As a shareholder, you own a part of company, which entitles you to a potential profit on your investment. Calculation of Return on Investment (ROI) is the basic part to be understood therefor the definition can be rewritten to suit the situation relying upon what you add as returns and costs.
Let’s take an example:
A marketer takes the comparison of two products by dividing the gross financial gain that each product has made by its respective marketing expenses. On the other hand, a financial analyst would compare the same two products in an entirely different ROI calculation which can go by dividing the net income of an investment by the total worth of all resources that have been applied in the making and selling of the product.
In a broader term, ROI is:
“The profitability measure that estimates the performance of a business by dividing the net profit by net worth”
Making a return on your investment is subjected to on how well the company does - evaluated by its stock performance - and if the company pays a dividend. Capital appreciation (the stock price rising in value), and dividends are the two ways you can earn a return as a shareholder.
- Capital Appreciation
Capital appreciation is:
“Certain rise in the value of an asset based on the rise in the market price”
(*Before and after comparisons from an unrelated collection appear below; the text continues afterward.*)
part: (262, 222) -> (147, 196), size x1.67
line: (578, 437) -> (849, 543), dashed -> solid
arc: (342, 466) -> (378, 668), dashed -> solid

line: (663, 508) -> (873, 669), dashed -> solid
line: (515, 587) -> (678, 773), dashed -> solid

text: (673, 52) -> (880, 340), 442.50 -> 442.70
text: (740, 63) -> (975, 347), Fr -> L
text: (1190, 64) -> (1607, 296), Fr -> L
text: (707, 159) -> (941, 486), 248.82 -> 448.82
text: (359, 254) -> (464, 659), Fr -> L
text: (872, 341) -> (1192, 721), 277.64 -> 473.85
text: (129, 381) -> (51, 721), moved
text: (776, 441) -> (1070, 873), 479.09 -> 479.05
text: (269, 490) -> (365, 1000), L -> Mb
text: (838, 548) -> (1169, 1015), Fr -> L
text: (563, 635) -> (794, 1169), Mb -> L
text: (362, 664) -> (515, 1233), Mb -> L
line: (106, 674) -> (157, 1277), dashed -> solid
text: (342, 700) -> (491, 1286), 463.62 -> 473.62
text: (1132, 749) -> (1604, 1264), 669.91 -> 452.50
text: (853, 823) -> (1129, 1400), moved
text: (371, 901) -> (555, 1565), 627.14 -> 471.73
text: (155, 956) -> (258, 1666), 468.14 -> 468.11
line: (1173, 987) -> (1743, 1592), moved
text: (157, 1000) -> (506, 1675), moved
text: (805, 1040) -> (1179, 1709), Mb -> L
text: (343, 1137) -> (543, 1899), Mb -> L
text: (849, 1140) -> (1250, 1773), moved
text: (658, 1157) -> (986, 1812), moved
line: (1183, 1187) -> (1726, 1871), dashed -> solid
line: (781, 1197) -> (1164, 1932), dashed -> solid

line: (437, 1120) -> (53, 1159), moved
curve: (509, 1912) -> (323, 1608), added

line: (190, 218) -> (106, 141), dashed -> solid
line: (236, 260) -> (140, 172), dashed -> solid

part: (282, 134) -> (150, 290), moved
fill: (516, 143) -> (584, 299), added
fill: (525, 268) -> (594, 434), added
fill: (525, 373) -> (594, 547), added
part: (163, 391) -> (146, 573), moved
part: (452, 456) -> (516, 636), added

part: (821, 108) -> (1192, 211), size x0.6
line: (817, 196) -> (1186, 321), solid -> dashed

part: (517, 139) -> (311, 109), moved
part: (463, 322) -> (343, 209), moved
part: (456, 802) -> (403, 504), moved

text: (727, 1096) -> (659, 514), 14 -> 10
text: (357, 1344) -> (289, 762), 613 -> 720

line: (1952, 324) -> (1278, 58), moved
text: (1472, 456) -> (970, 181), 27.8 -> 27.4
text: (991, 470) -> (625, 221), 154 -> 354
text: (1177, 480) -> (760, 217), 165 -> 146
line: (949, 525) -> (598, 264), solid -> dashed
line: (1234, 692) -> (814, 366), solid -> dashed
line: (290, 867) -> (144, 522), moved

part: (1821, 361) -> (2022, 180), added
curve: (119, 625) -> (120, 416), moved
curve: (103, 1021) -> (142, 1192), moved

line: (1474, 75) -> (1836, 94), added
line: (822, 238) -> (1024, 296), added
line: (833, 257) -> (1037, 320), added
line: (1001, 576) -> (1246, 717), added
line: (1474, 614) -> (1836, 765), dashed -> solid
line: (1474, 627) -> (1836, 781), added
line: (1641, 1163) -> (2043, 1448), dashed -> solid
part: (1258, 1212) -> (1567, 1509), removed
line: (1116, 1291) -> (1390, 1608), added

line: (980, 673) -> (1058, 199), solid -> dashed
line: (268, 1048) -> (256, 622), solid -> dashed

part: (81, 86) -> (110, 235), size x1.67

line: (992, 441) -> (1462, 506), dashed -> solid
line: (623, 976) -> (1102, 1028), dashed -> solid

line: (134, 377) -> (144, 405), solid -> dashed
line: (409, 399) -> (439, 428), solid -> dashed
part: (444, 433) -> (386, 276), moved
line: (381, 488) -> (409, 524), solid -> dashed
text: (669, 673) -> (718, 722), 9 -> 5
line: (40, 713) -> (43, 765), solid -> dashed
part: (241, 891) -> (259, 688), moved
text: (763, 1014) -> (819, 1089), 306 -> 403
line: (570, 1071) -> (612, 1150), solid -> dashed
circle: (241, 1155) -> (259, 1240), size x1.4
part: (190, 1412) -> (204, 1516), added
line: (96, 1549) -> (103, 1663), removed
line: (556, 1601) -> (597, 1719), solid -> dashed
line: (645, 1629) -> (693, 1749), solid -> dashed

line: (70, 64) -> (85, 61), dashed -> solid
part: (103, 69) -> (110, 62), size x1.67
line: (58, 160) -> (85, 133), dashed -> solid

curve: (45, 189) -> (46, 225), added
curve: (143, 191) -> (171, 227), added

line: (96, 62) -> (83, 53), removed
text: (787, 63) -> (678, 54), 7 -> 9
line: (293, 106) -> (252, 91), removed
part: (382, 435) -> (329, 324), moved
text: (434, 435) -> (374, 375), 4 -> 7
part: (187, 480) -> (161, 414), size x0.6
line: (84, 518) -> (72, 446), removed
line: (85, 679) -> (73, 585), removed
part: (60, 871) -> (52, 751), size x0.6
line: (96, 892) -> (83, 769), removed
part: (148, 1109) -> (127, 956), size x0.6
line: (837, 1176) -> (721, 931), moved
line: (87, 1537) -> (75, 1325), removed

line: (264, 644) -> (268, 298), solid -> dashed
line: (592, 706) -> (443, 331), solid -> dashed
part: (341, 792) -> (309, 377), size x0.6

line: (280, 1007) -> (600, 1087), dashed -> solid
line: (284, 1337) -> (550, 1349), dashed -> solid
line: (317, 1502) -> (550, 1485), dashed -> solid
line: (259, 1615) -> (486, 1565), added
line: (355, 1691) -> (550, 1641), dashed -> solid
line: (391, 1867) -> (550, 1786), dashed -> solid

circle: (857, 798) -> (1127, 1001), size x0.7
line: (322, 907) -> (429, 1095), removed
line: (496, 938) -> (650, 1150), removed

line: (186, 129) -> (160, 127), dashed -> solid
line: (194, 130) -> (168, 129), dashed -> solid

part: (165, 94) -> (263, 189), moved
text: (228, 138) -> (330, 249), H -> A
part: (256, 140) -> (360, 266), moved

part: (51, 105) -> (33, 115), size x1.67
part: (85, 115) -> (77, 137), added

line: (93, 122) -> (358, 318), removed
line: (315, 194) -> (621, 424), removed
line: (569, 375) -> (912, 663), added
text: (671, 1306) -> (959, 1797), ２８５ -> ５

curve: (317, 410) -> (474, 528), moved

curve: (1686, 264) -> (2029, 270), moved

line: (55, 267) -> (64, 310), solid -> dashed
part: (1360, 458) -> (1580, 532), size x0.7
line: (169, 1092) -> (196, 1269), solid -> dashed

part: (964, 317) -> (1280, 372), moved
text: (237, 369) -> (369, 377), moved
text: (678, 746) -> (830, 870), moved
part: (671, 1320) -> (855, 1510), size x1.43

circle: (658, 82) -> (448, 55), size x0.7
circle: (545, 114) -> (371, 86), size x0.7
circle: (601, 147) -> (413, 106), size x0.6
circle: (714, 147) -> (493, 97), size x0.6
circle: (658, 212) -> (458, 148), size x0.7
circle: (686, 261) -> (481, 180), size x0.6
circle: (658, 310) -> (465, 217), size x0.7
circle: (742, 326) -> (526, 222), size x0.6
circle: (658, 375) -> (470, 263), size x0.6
Buy a stock, and when the price escalates, sell the stock for a profit, or hold onto it and hope that it rises even further over an extended period of time. The amount you make on the stock when you sell it is your "capital gain" for tax purposes. You can calculate your percentage ROI by taking the sale price and subtracting the purchase price out of it. You can now divide that total by the purchase price, and then multiply the amount you receive by 100. What you are getting now is the percentage return on investment. If the stock price drops, you can sell or hold onto the investment and that’s your choice. But you will face a capital loss and a negative ROI.
“A portion of the company’s earnings distributed amongst its class of shareholders decided upon by the directors.”
Companies distribute a dividend in the form of a quarterly payment paid to shareholders for each share they own. This provides the investors a stream of income. In order to receive the dividend, you must have the shares of the company before the ex-dividend status, (The date at which the person has been confirmed by the company to receive the dividend payment). If you own 100 shares, and the company pays a Rs.10 dividend, you will receive Rs.1000 annually in dividend income.